_What to work on_
Whichever lines of the material contain "left", copy each of them.

_Available data_
>>>
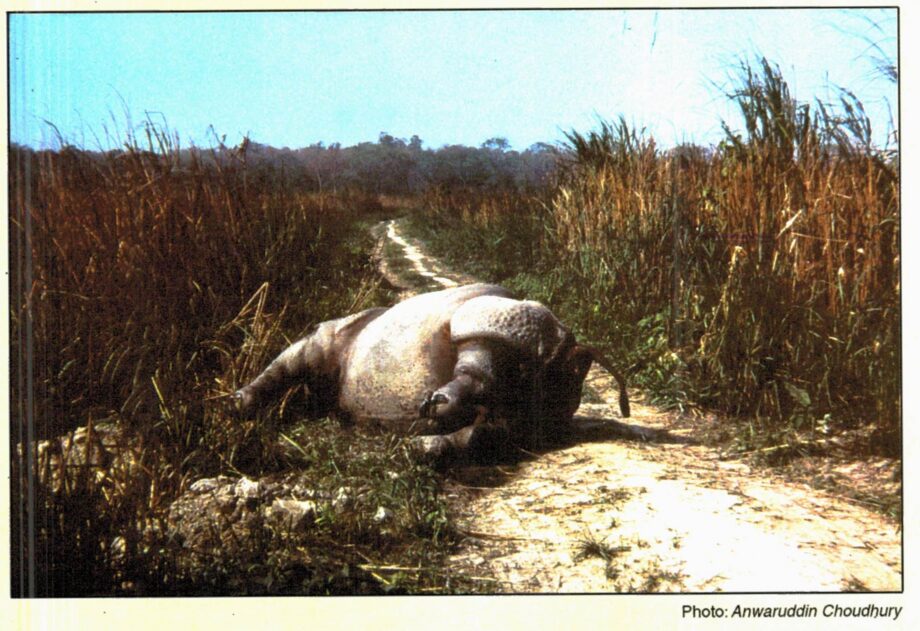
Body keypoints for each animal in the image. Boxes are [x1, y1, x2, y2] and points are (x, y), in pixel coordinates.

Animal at [234, 283, 629, 464]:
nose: (428, 404)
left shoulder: (515, 423)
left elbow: (479, 436)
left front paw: (418, 446)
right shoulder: (485, 327)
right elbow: (474, 370)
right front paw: (433, 411)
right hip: (327, 337)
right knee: (292, 358)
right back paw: (236, 404)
<<<
_Expected answer_
left shoulder: (515, 423)
left elbow: (479, 436)
left front paw: (418, 446)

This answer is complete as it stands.